October 12, 2009

whore for charity

A while back, the big dogs at Company X got very gung-ho about whoring the company in the name of charity. It wasn’t long before somebody with half a brain came up with the idea of tracking the participation rate of every goddamned department, and affects us employees with comparatively punier pay grade indirectly. Now, we are all ‘required to volunteer’ ourselves for at least one of the charity events, or else, our career path will be severely interrupted (if not already).

That was when I bitched to my boss about it (the bitching was actually longer, this is the compressed version for easier blogging/reading).

Me: “This is total bullshit really. Is Company X so desperate nowadays that they’re so fucking all out to get everything they can out of free publicity in the name of charity by bilking us employees off? Hell, if I wanted to do charity, I ain’t doing it in the name of Company X!”

Yes, my boss is kinda cool. He lets me cuss in front of him.

Boss: “The least you can do, is participate in that charity run. Just run your hearts out.”

He was right, the charity run. The simplest amongst the sea of retarded events, just pay up 30 bucks for an overpriced odd looking T-shirt and run around the industrial area looking stupid while whiffing in a large dosage of toxic air. But still, way too inconvenient for me. I’m not the ‘running’ kind of guy you see…

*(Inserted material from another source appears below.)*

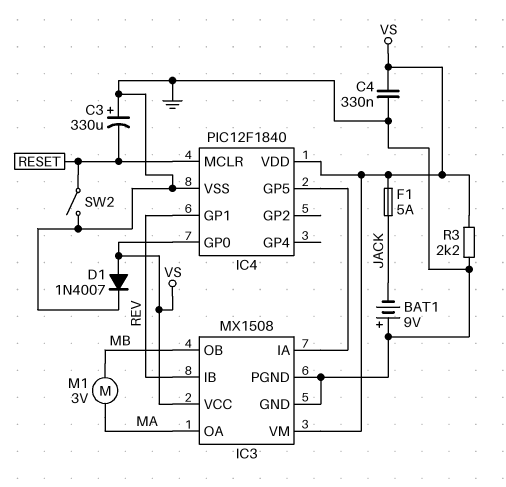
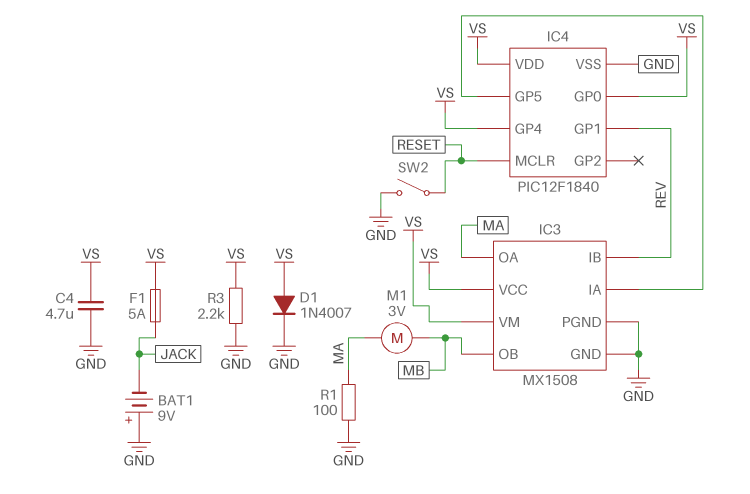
C3: 330uF (plus GND, minus RESET) -> none
C4: 330nF (GND, VS) -> 4.7uF (GND, VS)
IC4 pin GP4: none -> VS
R1: none -> 100 (GND, MA)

Me: “Well, can I just pay and not run?”

Boss: “They’d be taking attendance.”

Me: “What’s the fucking point? They still get my money right? In fact, they’d save on the stupid T-shirt and a person less to worry about. Come to think of it, why don’t they just fold the whole running event and just collect money instead… Much more practical…”

Then my boss decided to get Kwai Chang Caine with me…

Boss: “Charity isn’t all about money, you see. It’s about getting involved. Making you guys run is about getting all of you involved, in charity.”

I was thinking, if it’s all about getting involved, why don’t we just all forget about paying and just run instead? I bet the poor disabled people will be impressed with our effort and be happy for the rest of their lives. Or we can just adopt a couple of lizards off the ceiling of our own homes and show some love for the lesser lives. That’s charity with effort. Why do we have to collect money and run? I so wanted to tell my boss that that’s the dumbest shit I’ve heard. But then, I got reminded about the rules I made about not biting the hand that feeds you so, I let that one go.

Working in Company X is getting more and more ridiculous goddamn it.